We conducted cross-sectional analyses using parent/caregiver responses to the 2016 National Survey of Children's Health (n = 50 212 children). CSHCN status was based on responses to a 5-item tool designed to identify children through assessment of functional limitations, prescription medication use, elevated service use or need, use of specialized therapies, and ongoing emotional, developmental, or behavioral conditions. Brain injury history was reported by parents/caregivers based on healthcare provider diagnosis. Bivariate and multivariable analyses were conducted.

Results

Lifetime history of brain injury was significantly higher among CSHCN than non-CSHCN (6.7% vs 2.3%, P < .001). CSHCN make up 19% of the total US child population but comprise 42% of children with lifetime brain injuries.

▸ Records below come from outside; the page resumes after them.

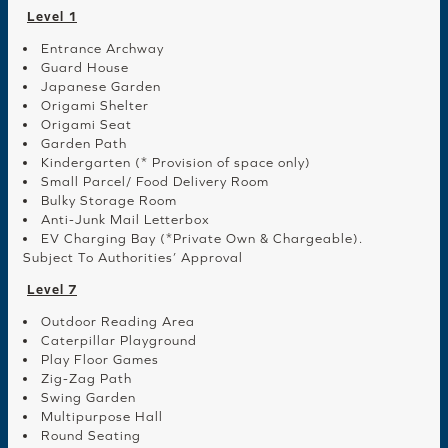
Level 1
Entrance Archway
Guard House
Japanese Garden
Origami Shelter
Origami Seat
Garden Path
Kindergarten (* Provision of space only)
Small Parcel/ Food Delivery Room
Bulky Storage Room
Anti-Junk Mail Letterbox
EV Charging Bay (*Private Own & Chargeable).
Subject To Authorities’ Approval
Level 7
Outdoor Reading Area
Caterpillar Playground
Play Floor Games
Zig-Zag Path
Swing Garden
Multipurpose Hall
Round Seating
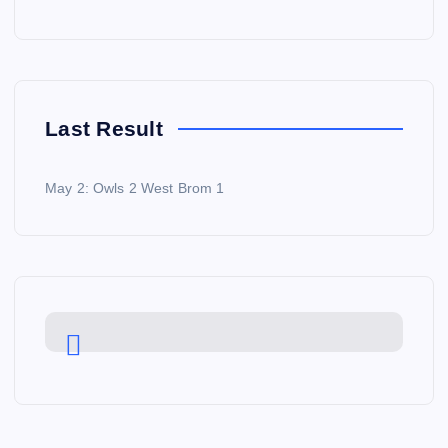
Last Result
May 2: Owls 2 West Brom 1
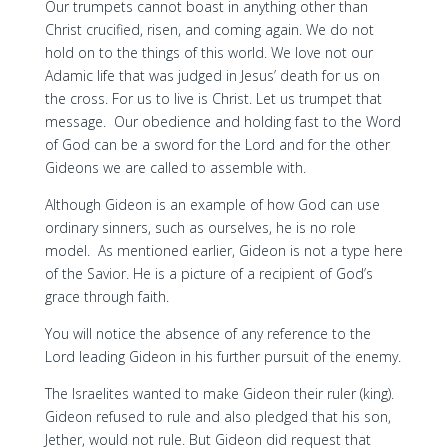
Our trumpets cannot boast in anything other than
Christ crucified, risen, and coming again. We do not
hold on to the things of this world. We love not our
Adamic life that was judged in Jesus’ death for us on
the cross. For us to live is Christ. Let us trumpet that
message. Our obedience and holding fast to the Word
of God can be a sword for the Lord and for the other
Gideons we are called to assemble with.
Although Gideon is an example of how God can use
ordinary sinners, such as ourselves, he is no role
model. As mentioned earlier, Gideon is not a type here
of the Savior. He is a picture of a recipient of God’s
grace through faith.
You will notice the absence of any reference to the
Lord leading Gideon in his further pursuit of the enemy.
The Israelites wanted to make Gideon their ruler (king).
Gideon refused to rule and also pledged that his son,
Jether, would not rule. But Gideon did request that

In addition, the prevalence of a number of comorbid conditions and functional limitations was significantly higher among CSHCN with lifetime brain injury vs those without brain injury.

Conclusions

The prevalence of lifetime history of brain injury is nearly 3 times greater among CSHCN than among non-CSHCN. Several comorbid conditions among CSHCN are significantly associated with lifetime history of brain injury. Further studies are needed to examine the extent to which brain injury in CSHCN may exacerbate or be misdiagnosed as other comorbid conditions.